Building off recommendations from the RASE commission, the four members of the Black and Asian Caucus and Felder are asking for seven legislative actions.

The resolution, deemed a matter of importance on Nov. 22 by Legislature President Dr. Joe Carbone, was passed unanimously by the Public Safety committee on Nov. 22 and the Human Services committee on Nov. 23. It is scheduled to be taken up by the full legislature on Dec. 14.

That meeting is one day before the Dec. 15 deadline stipulated by the resolution for County Executive Adam Bello to provide a plan, process and implementation timeline to the legislature regarding the proposed directives and other recommendations from the RASE Commission.

An attempt to reach Lee, acting chair of the Black and Asian Democratic Caucus, was not successful, and call to the Caucus was returned by Felder. Additional attempts to contact Felder were not successful.

Deputy County Executive Jeff McCann said on Nov. 22 that the administration had seen the proposal on the day it was introduced and was not prepared to comment.

In addition to the reporting deadline of Dec. 15, the resolution directs the county executive or designee to:

  • create a local process allowing businesses to become MWBE certified in lieu of the process laid out by the state;
  • redesign civil service functions to ensure equitable and unobstructed access to qualified applicants;
  • create a process to ensure all potential contractors have diversity, equity and inclusion policies in place;
  • create a community-based program for youth facing criminal charges that includes counseling and mentorship, restorative justice circles, case managers who create a comprehensive plan with parents and youth; respite services, and a forensic youth psychiatric specialist;
  • make a good-faith effort to decentralized county health services into high-BIPOC neighborhoods;
  • create a racial justice task force made up of the major players in the criminal justice system and community members to meet quarterly to review local data and identify additional strategies to eliminate racial disparities.

The referral passed both committees, but legislators did have questions.

During the Public Safety committee meeting, Democratic legislator Yversha Roman and Republican chairwoman Karla Boyce asked several questions about the proposal.

Roman asked for the rationale of the Dec. 15 date, and Keophetlasy replied that he was not sure of the basis for the timeline.
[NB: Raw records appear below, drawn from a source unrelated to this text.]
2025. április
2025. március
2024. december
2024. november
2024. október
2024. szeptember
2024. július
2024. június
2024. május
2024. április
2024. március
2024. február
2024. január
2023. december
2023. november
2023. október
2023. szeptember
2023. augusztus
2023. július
Roman also asked whether the directive to create a process to certify MWBE duplicated Gantt’s Law.

Boyce questioned the assertion in the proposal that it would not affect the budget when the sponsors were asking for the county to create a task force. Keophetlasy replied he did not know whether there would be any cost and mentioned the possibility of volunteers.

During the Human Services committee meeting, Republican Robert Colby asked whether the county had the authority to change anything having to do with civil service. LaMar answered that there was concern that questions on tests could reflect bias and marginalize certain applicants. Colby pressed for the county law department to see whether changes could be made at the local level.
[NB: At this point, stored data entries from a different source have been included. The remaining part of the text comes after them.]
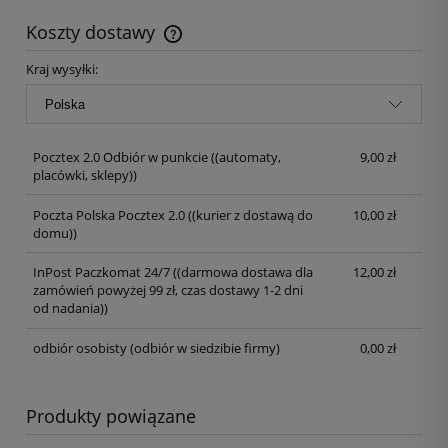
Koszty dostawy
Kraj wysyłki:
Pocztex 2.0 Odbiór w punkcie
((automaty,
9,00 zł
placówki, sklepy))
Poczta Polska Pocztex 2.0
((kurier z dostawą do
10,00 zł
domu))
InPost Paczkomat 24/7
((darmowa dostawa dla
12,00 zł
zamówień powyżej 99 zł, czas dostawy 1-2 dni
od nadania))
odbiór osobisty
(odbiór w siedzibie firmy)
0,00 zł
Produkty powiązane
The items in the proposed resolution came from five systemic solutions offered by the RASE commission:

  • create and invest in sustainable economic opportunities in Black and Latinx communities to promote and maintain self-sufficiency, entrepreneurship and career advancement;
  • implement and incentivize practices and programs that increase the racial/ethnic diversity and cultural competence of employees, vendors and contractors;
  • end practices that disproportionately drain resources from Black and Latinx communities;
  • decentralize services and embed them in trusted agencies throughout the community;
  • embed accountability measures in all policies to ensure equity and fairness across all services, programs and delivery models.

While the RASE commission focused on the Rochester and Monroe County, some of the recommendations have traveled farther afield.

The five authors of the resolution said it has met with Erie County Office of Equal Employment Opportunity, which the authors said have implemented many suggestions of the RASE commission. The authors said that because Monroe County is similar in size to Erie, it can use that county as a blueprint for the recommendations in the resolution.